El hombre levantó el pulgar. Los ojos
le lloriqueaban.
—¿Preparado?
El hombre asintió.
El médico lanzó la bolita en el
interior del hueco de la boca. Esta rebotó con la lengua y acto
seguido desapareció por el agujero del gaznate. El médico comenzó
a contar en silencio.
Cuando llego a dieciséis comenzaron a
escucharse unos ruidos desagradables, surgían desde lo mas profundo
del esófago del paciente. Era como el sonido de una cañería cuando
se satura de agua pero en un tono gutural. Las ventanas del despacho
y alguna objetos de la mesa temblaron. Lo mismo el hombre que ahora
miraba al médico con cierto horror.
—¡Ni se le ocurra cerrar la boca!
¿Entendido?
El hombre gimió y el médico lo
interpretó como un sí.
De repente las luces del despacho
centellearon y la temperatura de la sala bajó de forma considerable.

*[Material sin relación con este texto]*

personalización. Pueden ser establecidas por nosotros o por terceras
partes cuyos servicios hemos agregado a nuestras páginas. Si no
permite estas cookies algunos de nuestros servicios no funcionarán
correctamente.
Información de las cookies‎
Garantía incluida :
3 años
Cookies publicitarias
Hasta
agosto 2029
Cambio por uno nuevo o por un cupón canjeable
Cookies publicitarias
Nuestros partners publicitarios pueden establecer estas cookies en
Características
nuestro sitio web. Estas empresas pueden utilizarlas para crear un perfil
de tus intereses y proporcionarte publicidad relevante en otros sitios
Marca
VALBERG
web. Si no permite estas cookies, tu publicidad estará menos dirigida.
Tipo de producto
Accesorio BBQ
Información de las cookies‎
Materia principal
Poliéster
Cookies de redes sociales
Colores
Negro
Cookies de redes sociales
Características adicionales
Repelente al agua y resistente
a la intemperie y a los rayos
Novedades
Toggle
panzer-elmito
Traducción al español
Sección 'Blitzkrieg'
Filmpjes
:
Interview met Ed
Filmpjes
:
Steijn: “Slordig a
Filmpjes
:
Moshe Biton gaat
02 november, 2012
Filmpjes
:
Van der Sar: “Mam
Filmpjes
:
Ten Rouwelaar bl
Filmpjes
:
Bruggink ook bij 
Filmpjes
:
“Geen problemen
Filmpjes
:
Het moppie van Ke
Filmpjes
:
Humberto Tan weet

La mujer tenía los ojos cerrados y se tapaba la boca con las manos.
Estaba aterrorizada.
En unos segundos la boca del hombre se
convirtió en una especie de amplificador. De su interior surgieron
unos grotescos aullidos acompañados de una coral de lamentos y
gritos desgarradores.
El hombre comenzó a tener náuseas,
cada vez más intensas. El médico se puso a un lado y dos segundos
más tarde comenzó a vomitar una densa masa parecida a humo con
miles de formas inhumanas que se escaparon de la boca, como un
portentoso torrente de una catarata. Las abominaciones salían como
enloquecidas, todas en dirección al suelo donde desaparecían entre
ráfagas de destellos y humo rojo. El proceso duro un tiempo. Era
ensordecedor, grave, como el de un millón de bajos eléctricos
sonando al unísono. No fue calculado con precisión, pero el doctor
calculo que seguro que duró más de cinco minutos.
Cuando acabó el proceso en la sala se
podía oler un extraño aroma, era intenso y sobre todo desagradable.

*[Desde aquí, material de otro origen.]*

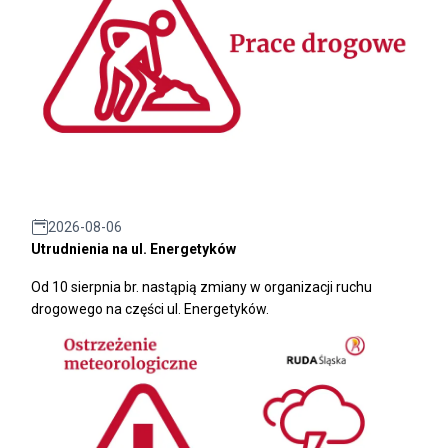
2026-08-06
Utrudnienia na ul. Energetyków
Od 10 sierpnia br. nastąpią zmiany w organizacji ruchu
drogowego na części ul. Energetyków.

—¿Puedo abrir los ojos? —preguntó
la mujer.
—Sí, ya puede. No se asuste. Su
marido se ha desmayado. Recobrará rápidamente el conocimiento.
Déjelo dormir todo lo que quiera cuando lleguen a casa.

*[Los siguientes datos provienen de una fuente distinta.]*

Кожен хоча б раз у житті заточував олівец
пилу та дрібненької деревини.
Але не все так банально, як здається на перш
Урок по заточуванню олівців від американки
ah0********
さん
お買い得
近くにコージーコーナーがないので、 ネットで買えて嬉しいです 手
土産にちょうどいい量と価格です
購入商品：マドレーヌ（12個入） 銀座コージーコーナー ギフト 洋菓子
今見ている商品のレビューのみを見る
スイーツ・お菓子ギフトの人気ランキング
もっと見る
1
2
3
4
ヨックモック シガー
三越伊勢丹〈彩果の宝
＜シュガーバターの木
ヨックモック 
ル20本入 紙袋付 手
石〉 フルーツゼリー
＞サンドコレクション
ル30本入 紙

—¿Y qué le sucedía doctor? ¿Qué
eran todos esos gritos? ¿Y ese olor?
—Era un típico caso de odio, ira,
frustración y sed de venganza acumuladas... Se habían enquistado en
su interior y necesitaba sacarlo.
—¿Se ha curado?
—De momento. Pero ahora depende de
ustedes que esta situación no vuelva a suceder.